- Steeple Church
- 56°27′34″N 2°58′23″W﻿ / ﻿56.4594°N 2.973°W
- Location: Dundee, Scotland
- Denomination: Church of Scotland

Architecture
- Architect: Samuel Bell (rebuild)
- Architectural type: Medieval
- Completed: 1470s

Specifications
- Height: 50 metres (160 ft)

= Steeple Church =

The Steeple Church occupies the western part of the historic "City Churches" building in Dundee, Scotland. It is a congregation of the Church of Scotland.

The "City Churches" are located in the city centre, adjacent to the Overgate shopping centre. The building is unusual as having two congregations within the same structure – the other congregation (at the eastern end) is Dundee Parish Church (St Mary's). The middle building ceased functioning as a place of worship in the early 1990s.

St Mary's Tower, the clock tower at the western end of the City Churches, is the oldest part of the church, and is currently operated by Dundee City Council's heritage department and is commonly referred to as the Old Steeple by locals.

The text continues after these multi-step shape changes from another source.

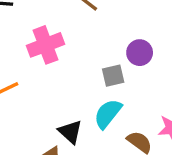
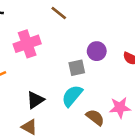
black triangle: (70, 132) -> (35, 100), moved, turned 42

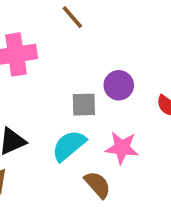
pink star: (120, 108) -> (122, 148), moved

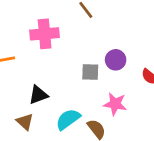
cyan semicircle: (69, 146) -> (68, 119), moved

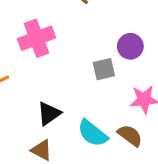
cyan semicircle: (68, 119) -> (93, 133), turned -90

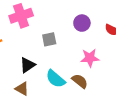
gray square: (104, 69) -> (49, 39), moved

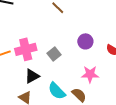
pink cross: (21, 16) -> (26, 49), moved
gray square: (49, 39) -> (54, 54), turned -32

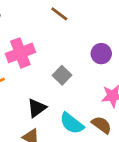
pink cross: (26, 49) -> (20, 53), moved

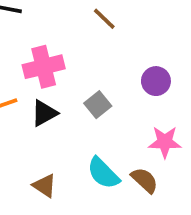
black triangle: (37, 108) -> (44, 113), moved

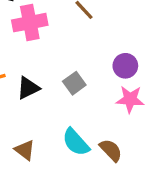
pink cross: (44, 67) -> (30, 23), moved
pink star: (165, 142) -> (130, 99), moved

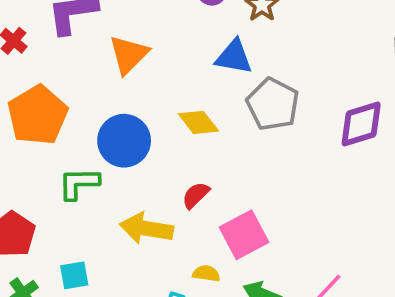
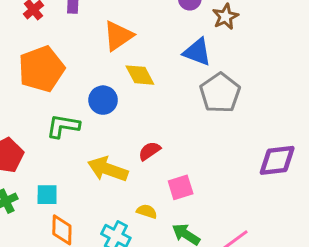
yellow diamond: (198, 122) -> (140, 75), moved
purple diamond: (361, 124) -> (277, 160), moved
blue circle: (124, 141) -> (103, 100), size x0.7
pink square: (244, 235) -> (181, 187), size x0.7

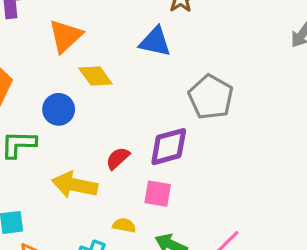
gray pentagon: (220, 93) -> (211, 97), moved
purple diamond: (277, 160) -> (169, 147), moved
pink square: (181, 187) -> (158, 194), turned 35

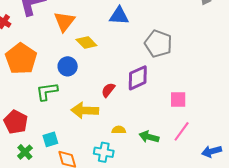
pink square: (158, 194) -> (178, 99), moved

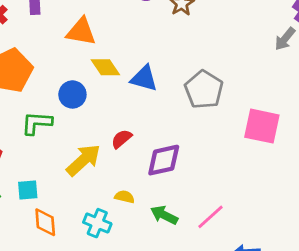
blue triangle: (119, 16) -> (144, 78), moved
orange triangle: (64, 21) -> (81, 32), turned 50
purple diamond: (138, 78) -> (164, 160), moved
pink square: (178, 99) -> (262, 126), moved, size x1.5
yellow arrow: (85, 110) -> (83, 160), turned 124

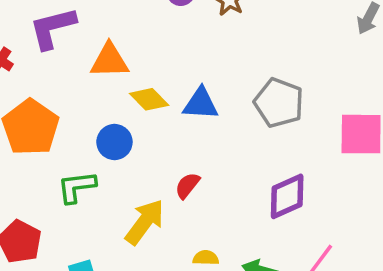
purple diamond: (164, 160) -> (287, 196), moved

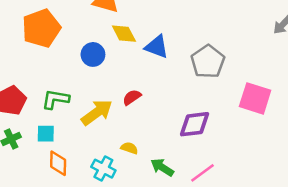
green L-shape: (77, 187) -> (55, 99), moved

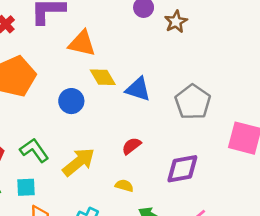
red semicircle: (132, 97) -> (131, 146), moved
green L-shape: (55, 99) -> (34, 150), turned 48
yellow semicircle: (129, 148) -> (124, 186), moved

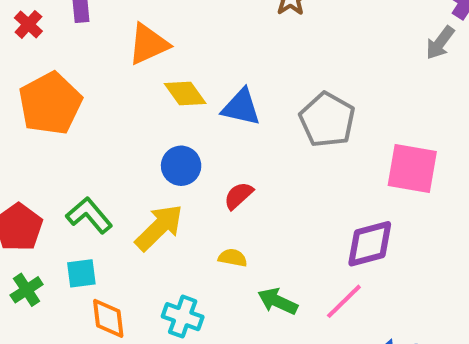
orange triangle: (82, 43) -> (148, 44), turned -32
blue circle: (71, 101) -> (181, 166), moved
purple diamond: (182, 169) -> (370, 244), moved

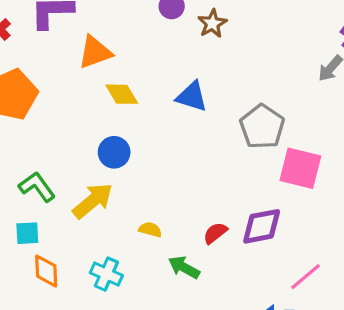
blue triangle: (241, 107) -> (192, 97), moved
gray pentagon: (327, 120) -> (262, 127), moved
red semicircle: (239, 196) -> (215, 233), moved
pink line: (344, 301) -> (306, 277), moved

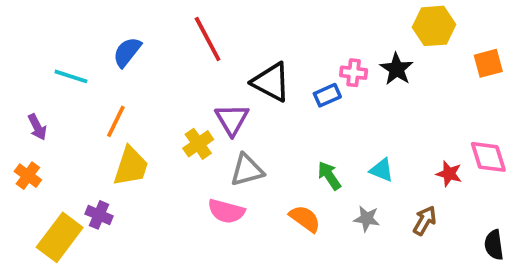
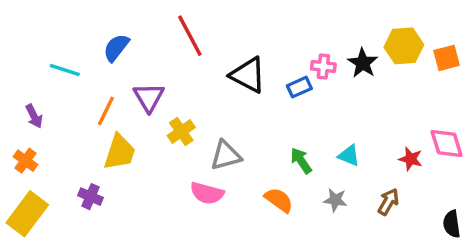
yellow hexagon: (434, 26) -> (404, 46), moved
purple triangle: (232, 119) -> (149, 97), moved
yellow rectangle: (60, 237) -> (27, 214), moved

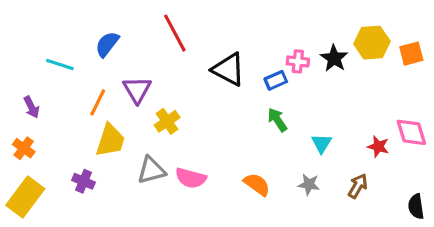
gray triangle: (226, 155) -> (151, 170), moved
cyan triangle: (349, 155) -> (322, 143), turned 40
green arrow: (301, 161) -> (277, 120), moved

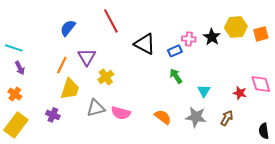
cyan line: (60, 65) -> (14, 48), moved
gray star: (309, 184) -> (196, 117), size x1.5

During the war between Scotland and England known as the Rough Wooing, Dundee and Broughty Castle were occupied by English forces. In January 1548, an English commander, Thomas Wyndham placed a garrison of 20 "tall men" in the steeple, with the help of Andrew Dudley and the Scottish Lord Gray. Their armaments included cannon described as "a saker and a falcon and four double bases" and small guns called "hackbuts of crook".

== Ministers ==
The former minister (2000–2013) was the Rev. David M. Clark, who retired. The present minister (2014–) is the Rev. Robert Calvert.